Despite that landmark lease, average grade A office rents in Hong Kong fell by 0.7 percent in August, compared to July, to HK$54 per square foot per month, continuing a year-long slide, according to a report by JLL.
“The overall market recorded a positive net absorption of 229,800 square feet in August,” said Alex Barnes, managing director and head of office leasing advisory at JLL in Hong Kong. “It is a good sign in a relatively low demand office market.”
The decline in demand for office space in Hong Kong, which has traditionally been among the most expensive leasing markets worldwide, reflects broader challenges for the city’s economy, with fundraising through initial public offerings on the local bourse falling to a 20-year low of $2.2 billion in the first half of 2023.
Lower Rents Spark Activity
With tenants taking advantage of declining rents to move into new spaces, Kowloon East accounted for some of August’s largest leasing deals.
In addition to CSI’s new lease at its Harbourside HQ, Sun Hung Kai found a tenant for 12,500 square feet in its Millennium City 1 building in Kowloon East for a rent reported to be between HK$15 to HK$20 per month.
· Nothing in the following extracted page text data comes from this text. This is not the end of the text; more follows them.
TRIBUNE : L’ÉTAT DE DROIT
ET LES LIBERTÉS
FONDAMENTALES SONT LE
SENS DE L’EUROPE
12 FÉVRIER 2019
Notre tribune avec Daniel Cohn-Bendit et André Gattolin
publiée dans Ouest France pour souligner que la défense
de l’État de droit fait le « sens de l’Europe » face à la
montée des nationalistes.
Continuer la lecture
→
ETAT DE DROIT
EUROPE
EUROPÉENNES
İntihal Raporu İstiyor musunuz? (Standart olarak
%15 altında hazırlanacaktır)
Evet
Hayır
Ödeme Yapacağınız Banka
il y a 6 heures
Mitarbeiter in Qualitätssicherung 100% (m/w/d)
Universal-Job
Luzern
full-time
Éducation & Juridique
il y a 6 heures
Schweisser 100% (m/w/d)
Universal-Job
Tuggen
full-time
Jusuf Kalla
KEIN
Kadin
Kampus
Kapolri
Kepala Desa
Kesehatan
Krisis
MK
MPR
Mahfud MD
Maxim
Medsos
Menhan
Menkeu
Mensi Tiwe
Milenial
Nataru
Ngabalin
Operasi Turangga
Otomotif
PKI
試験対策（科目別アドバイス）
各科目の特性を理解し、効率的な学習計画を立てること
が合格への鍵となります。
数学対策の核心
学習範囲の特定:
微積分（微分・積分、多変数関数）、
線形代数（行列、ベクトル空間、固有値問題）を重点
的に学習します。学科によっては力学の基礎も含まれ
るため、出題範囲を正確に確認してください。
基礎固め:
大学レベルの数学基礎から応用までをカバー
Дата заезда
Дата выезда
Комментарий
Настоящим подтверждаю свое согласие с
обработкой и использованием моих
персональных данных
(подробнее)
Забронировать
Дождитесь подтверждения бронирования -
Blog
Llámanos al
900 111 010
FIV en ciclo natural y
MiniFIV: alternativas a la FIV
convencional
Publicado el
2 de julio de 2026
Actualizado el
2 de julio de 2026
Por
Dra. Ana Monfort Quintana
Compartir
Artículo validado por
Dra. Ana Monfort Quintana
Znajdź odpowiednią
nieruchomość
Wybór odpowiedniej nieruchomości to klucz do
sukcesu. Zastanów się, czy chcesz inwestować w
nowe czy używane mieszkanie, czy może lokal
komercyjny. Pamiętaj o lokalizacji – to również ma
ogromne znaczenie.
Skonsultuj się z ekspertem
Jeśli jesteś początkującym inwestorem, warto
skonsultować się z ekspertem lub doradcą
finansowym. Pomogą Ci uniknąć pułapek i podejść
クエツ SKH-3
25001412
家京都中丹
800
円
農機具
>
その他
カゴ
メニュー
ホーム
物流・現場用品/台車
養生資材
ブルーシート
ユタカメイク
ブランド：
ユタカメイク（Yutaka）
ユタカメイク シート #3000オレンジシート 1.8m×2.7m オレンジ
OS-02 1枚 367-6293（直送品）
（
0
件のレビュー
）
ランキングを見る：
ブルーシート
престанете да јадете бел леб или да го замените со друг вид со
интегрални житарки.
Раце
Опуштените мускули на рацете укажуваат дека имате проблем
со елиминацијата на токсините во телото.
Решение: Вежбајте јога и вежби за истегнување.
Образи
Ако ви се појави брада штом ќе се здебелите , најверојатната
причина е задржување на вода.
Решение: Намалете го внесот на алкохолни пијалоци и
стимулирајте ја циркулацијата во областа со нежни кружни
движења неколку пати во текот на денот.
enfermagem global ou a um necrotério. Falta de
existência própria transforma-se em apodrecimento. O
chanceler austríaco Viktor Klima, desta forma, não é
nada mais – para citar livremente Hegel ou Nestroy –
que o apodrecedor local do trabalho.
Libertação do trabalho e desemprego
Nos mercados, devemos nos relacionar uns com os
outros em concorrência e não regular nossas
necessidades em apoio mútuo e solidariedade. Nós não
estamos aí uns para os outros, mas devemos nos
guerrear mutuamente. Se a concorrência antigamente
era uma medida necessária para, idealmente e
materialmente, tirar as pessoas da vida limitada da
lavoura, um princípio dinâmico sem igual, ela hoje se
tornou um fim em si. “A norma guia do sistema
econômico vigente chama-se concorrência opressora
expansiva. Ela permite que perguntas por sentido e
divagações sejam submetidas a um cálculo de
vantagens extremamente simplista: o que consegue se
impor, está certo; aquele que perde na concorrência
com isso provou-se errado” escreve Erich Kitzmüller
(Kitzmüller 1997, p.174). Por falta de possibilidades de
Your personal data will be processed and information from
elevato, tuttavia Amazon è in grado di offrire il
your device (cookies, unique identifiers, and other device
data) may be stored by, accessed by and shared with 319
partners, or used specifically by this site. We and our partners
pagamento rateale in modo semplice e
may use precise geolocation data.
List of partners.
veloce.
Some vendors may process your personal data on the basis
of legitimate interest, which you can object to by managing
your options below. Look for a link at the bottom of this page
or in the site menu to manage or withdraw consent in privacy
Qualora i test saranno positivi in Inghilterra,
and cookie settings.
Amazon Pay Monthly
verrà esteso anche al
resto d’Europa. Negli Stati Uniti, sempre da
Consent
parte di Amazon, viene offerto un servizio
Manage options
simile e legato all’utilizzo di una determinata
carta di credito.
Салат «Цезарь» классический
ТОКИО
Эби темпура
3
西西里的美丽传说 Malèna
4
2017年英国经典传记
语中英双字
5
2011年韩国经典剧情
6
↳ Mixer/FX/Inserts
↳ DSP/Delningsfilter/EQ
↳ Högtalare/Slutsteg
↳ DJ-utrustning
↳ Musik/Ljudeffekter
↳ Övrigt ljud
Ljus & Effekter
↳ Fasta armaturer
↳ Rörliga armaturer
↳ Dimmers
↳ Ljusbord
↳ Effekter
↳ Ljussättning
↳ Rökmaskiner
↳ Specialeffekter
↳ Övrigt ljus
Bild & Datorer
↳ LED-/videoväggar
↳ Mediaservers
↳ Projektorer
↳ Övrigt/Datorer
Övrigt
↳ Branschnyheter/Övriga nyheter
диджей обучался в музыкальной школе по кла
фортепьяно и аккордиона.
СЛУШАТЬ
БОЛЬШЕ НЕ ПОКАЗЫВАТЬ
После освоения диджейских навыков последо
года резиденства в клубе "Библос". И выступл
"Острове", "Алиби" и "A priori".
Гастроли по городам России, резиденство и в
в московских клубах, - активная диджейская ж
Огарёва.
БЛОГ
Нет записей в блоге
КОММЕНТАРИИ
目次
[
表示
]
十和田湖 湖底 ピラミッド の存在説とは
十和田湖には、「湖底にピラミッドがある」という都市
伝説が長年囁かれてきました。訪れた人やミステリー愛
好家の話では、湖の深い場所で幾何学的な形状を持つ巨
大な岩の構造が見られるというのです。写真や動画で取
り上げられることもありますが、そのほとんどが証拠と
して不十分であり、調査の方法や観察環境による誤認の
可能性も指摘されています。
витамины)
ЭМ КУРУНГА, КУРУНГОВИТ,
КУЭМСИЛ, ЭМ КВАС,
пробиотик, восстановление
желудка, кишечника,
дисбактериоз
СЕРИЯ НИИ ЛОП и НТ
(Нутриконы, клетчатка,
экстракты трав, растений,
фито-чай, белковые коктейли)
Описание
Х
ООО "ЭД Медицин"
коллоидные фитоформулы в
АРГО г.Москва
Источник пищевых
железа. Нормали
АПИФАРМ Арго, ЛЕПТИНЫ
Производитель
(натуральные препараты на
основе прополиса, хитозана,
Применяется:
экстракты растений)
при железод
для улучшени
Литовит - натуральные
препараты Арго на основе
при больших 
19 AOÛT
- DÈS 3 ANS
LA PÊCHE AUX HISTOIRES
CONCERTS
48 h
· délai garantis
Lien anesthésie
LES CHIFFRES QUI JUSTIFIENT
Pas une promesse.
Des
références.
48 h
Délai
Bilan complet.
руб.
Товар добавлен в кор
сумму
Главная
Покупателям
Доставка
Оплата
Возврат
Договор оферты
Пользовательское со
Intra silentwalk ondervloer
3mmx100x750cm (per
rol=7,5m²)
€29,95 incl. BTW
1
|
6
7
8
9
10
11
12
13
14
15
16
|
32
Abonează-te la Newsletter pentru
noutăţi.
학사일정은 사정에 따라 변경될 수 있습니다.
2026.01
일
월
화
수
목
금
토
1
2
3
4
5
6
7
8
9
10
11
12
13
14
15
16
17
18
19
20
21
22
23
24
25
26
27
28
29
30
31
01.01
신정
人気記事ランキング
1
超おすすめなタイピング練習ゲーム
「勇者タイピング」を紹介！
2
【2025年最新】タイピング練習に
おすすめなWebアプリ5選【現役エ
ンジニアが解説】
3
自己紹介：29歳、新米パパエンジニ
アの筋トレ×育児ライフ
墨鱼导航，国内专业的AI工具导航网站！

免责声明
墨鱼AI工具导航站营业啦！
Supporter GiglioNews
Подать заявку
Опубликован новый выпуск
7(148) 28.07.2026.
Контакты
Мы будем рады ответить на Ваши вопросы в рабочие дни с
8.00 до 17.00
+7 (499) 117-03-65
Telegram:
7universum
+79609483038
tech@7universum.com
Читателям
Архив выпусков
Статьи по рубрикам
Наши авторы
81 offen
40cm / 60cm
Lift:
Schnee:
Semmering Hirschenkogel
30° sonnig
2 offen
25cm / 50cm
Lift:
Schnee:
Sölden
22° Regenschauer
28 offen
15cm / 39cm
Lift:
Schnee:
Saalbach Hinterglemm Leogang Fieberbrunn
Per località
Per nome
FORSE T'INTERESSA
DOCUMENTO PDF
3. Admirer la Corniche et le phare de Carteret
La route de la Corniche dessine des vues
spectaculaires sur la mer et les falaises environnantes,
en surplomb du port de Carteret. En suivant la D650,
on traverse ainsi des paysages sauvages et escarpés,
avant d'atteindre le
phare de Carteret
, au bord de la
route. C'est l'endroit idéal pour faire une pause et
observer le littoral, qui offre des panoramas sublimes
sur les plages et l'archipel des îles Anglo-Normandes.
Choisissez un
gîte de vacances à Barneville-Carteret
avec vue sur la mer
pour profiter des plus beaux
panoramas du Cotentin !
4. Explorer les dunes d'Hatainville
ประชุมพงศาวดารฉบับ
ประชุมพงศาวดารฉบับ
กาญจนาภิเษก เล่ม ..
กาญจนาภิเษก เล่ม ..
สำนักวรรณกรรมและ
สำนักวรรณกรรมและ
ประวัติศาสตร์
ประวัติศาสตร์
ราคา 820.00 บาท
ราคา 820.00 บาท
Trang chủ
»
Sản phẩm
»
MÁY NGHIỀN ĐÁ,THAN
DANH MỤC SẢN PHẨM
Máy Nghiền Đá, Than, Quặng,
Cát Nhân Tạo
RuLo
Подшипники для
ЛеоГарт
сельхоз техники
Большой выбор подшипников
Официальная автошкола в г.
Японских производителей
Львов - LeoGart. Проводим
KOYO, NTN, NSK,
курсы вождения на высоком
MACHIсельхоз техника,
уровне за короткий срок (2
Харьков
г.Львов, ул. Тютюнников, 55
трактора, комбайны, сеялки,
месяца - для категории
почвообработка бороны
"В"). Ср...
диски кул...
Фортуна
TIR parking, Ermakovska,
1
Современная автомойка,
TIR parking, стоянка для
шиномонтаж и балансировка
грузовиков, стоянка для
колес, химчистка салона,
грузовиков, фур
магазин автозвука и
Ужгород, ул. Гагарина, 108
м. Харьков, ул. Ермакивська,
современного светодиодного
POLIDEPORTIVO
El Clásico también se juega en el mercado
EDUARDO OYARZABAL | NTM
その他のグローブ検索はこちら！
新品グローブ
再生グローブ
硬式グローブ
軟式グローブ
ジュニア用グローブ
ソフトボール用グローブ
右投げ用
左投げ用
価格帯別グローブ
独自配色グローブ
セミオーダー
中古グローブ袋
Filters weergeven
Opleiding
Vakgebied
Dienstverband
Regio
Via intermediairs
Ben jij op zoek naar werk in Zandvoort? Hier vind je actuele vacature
Also signing a new agreement was Wing Tai Properties, which leased 15,200 square feet in its Landmark East project in Kwun Tong at a rate reported to be between HK$20 and HK$25 per month.
In Wanchai, a tenant agreed to rent 29,200 square feet in the Dah Sing Financial Centre on Queen’s Road East at a rate between HK$30 to HK$35 per month.
Rents in the Causeway Bay/Wanchai area fell more slowly than the city-wide average last month, sliding by 0.3 percent compared to July. In Central, the city’s most expensive office location, leasing rates fell by 0.8 percent, according to JLL.
By the end of August the average vacancy rate for grade A offices across Hong Kong held steady from a month earlier at 12.8 percent after rising for four straight months.
In Central vacancy climbed to 9.9 percent from 9.6 percent a month earlier, while Causeway Bay/Wanchai tightened by 0.6 percentage points and Tsimshatsui by 0.7 percentage points.
Central Competition on the Rise
With tenants reluctant to commit to new offices leases in Hong Kong, and with many occupiers downsizing at the same time that new buildings enter the market, landlords have been reducing rents to generate more deals. By the end of June, rents in Central were down 31 percent from their 2019 peak, JLL said.
“Office rents will remain under pressure as leasing demand remains subdued and new office supply is increasing,” JLL’s Barnes said. Among the new projects entering the market is Henderson Land’s the Henderson, which remains less than 50 percent committed as it prepares for final completion later this year.
Hongkong Land, the biggest landlord in Central declared a loss attributable to shareholders of $333 million in the first half of 2023, as committed vacancy in its portfolio in the district rose to 6.9 percent at 30 June from 4.7 percent a year earlier.
For the same period the division of Jardine Matheson said that average rents in its Central office properties declined to HK$107 per square foot per month from HK$111 per square foot at the end of 2022.
During the first half of 2023 Swire Properties kept vacancy at its Pacific Place complex in Admiralty at 3 percent, however, during the same period, rates on new leases and renewals averaged 12 percent lower than earlier pricing.